What you have to do
Once you reach the line containing "Применение современного оборудования." in the entries below, write out that line and each one after it down to the line containing "Большой опыт мастеров.", exactly and with nothing added.

Records for this task
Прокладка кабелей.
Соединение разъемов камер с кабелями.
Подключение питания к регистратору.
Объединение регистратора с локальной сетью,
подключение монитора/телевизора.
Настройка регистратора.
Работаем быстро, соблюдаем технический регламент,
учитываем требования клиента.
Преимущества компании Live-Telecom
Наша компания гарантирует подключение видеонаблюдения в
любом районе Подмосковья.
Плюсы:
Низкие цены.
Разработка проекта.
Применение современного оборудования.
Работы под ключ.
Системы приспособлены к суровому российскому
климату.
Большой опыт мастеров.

--

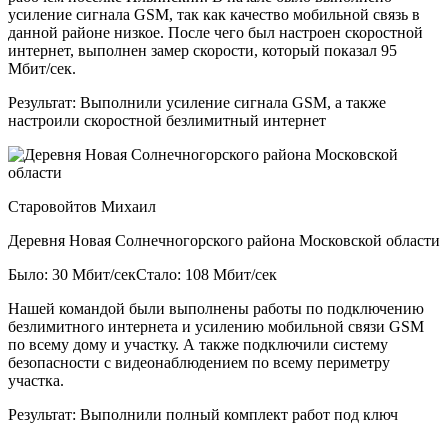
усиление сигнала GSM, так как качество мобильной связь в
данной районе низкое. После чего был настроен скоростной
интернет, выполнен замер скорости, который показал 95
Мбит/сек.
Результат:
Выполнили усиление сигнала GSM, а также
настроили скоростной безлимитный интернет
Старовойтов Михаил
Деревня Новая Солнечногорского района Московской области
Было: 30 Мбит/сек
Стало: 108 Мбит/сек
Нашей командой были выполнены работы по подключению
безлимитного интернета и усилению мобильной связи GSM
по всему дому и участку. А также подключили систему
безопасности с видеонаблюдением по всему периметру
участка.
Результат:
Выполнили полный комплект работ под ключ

---

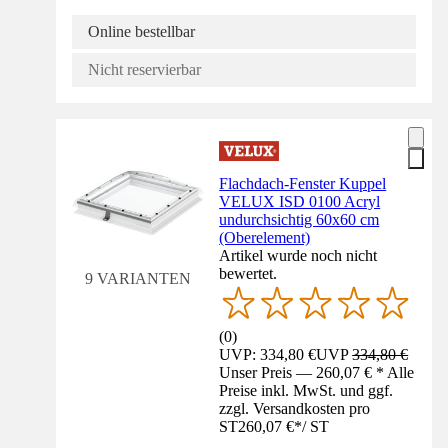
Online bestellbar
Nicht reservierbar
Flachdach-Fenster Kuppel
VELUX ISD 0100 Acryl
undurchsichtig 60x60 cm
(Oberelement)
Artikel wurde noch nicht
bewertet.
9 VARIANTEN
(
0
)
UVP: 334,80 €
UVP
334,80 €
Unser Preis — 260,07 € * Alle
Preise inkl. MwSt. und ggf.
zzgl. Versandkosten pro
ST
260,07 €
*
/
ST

Exercise solution
Применение современного оборудования.
Работы под ключ.
Системы приспособлены к суровому российскому
климату.
Большой опыт мастеров.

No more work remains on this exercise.